> [Exercise material]
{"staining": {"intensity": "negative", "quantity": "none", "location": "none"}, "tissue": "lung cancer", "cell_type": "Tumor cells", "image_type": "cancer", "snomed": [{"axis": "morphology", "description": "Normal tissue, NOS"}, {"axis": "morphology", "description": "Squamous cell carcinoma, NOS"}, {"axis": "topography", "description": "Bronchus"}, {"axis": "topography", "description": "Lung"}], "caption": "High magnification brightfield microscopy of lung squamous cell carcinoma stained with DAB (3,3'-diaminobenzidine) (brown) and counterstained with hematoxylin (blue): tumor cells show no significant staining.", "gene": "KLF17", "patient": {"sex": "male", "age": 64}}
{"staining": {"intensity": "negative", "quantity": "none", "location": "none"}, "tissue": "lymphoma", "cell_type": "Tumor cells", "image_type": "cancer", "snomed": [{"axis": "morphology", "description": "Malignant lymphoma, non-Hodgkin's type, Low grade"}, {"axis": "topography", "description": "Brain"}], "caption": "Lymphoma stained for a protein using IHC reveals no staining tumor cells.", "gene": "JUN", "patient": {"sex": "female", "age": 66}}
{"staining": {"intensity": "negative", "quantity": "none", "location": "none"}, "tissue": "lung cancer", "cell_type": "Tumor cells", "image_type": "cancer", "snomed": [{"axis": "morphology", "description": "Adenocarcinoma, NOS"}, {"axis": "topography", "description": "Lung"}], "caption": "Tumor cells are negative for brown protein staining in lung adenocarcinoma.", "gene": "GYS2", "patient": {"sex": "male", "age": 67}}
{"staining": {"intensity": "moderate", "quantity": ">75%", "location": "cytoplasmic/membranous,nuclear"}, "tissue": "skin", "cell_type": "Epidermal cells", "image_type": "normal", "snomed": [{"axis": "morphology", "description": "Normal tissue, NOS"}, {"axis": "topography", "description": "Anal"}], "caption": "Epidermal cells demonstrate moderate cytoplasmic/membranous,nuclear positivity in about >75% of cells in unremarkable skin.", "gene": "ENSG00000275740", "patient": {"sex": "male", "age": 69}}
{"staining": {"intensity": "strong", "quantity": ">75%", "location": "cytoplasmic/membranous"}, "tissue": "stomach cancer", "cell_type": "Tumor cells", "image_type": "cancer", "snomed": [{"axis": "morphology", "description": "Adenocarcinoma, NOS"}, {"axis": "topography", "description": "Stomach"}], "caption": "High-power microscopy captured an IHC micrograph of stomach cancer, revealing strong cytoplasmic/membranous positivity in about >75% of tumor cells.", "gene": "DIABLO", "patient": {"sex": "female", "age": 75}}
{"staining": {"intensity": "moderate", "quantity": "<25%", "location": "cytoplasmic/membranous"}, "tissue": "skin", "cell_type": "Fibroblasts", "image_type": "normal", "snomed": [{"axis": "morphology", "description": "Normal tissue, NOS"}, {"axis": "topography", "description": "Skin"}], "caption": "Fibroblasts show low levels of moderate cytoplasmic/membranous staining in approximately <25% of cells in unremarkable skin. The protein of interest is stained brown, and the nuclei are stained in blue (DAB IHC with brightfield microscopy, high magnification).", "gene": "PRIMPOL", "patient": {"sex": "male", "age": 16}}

> [Action item] Print the material exactly as written, omitting nothing.

> [Exercise output]
{"staining": {"intensity": "negative", "quantity": "none", "location": "none"}, "tissue": "lung cancer", "cell_type": "Tumor cells", "image_type": "cancer", "snomed": [{"axis": "morphology", "description": "Normal tissue, NOS"}, {"axis": "morphology", "description": "Squamous cell carcinoma, NOS"}, {"axis": "topography", "description": "Bronchus"}, {"axis": "topography", "description": "Lung"}], "caption": "High magnification brightfield microscopy of lung squamous cell carcinoma stained with DAB (3,3'-diaminobenzidine) (brown) and counterstained with hematoxylin (blue): tumor cells show no significant staining.", "gene": "KLF17", "patient": {"sex": "male", "age": 64}}
{"staining": {"intensity": "negative", "quantity": "none", "location": "none"}, "tissue": "lymphoma", "cell_type": "Tumor cells", "image_type": "cancer", "snomed": [{"axis": "morphology", "description": "Malignant lymphoma, non-Hodgkin's type, Low grade"}, {"axis": "topography", "description": "Brain"}], "caption": "Lymphoma stained for a protein using IHC reveals no staining tumor cells.", "gene": "JUN", "patient": {"sex": "female", "age": 66}}
{"staining": {"intensity": "negative", "quantity": "none", "location": "none"}, "tissue": "lung cancer", "cell_type": "Tumor cells", "image_type": "cancer", "snomed": [{"axis": "morphology", "description": "Adenocarcinoma, NOS"}, {"axis": "topography", "description": "Lung"}], "caption": "Tumor cells are negative for brown protein staining in lung adenocarcinoma.", "gene": "GYS2", "patient": {"sex": "male", "age": 67}}
{"staining": {"intensity": "moderate", "quantity": ">75%", "location": "cytoplasmic/membranous,nuclear"}, "tissue": "skin", "cell_type": "Epidermal cells", "image_type": "normal", "snomed": [{"axis": "morphology", "description": "Normal tissue, NOS"}, {"axis": "topography", "description": "Anal"}], "caption": "Epidermal cells demonstrate moderate cytoplasmic/membranous,nuclear positivity in about >75% of cells in unremarkable skin.", "gene": "ENSG00000275740", "patient": {"sex": "male", "age": 69}}
{"staining": {"intensity": "strong", "quantity": ">75%", "location": "cytoplasmic/membranous"}, "tissue": "stomach cancer", "cell_type": "Tumor cells", "image_type": "cancer", "snomed": [{"axis": "morphology", "description": "Adenocarcinoma, NOS"}, {"axis": "topography", "description": "Stomach"}], "caption": "High-power microscopy captured an IHC micrograph of stomach cancer, revealing strong cytoplasmic/membranous positivity in about >75% of tumor cells.", "gene": "DIABLO", "patient": {"sex": "female", "age": 75}}
{"staining": {"intensity": "moderate", "quantity": "<25%", "location": "cytoplasmic/membranous"}, "tissue": "skin", "cell_type": "Fibroblasts", "image_type": "normal", "snomed": [{"axis": "morphology", "description": "Normal tissue, NOS"}, {"axis": "topography", "description": "Skin"}], "caption": "Fibroblasts show low levels of moderate cytoplasmic/membranous staining in approximately <25% of cells in unremarkable skin. The protein of interest is stained brown, and the nuclei are stained in blue (DAB IHC with brightfield microscopy, high magnification).", "gene": "PRIMPOL", "patient": {"sex": "male", "age": 16}}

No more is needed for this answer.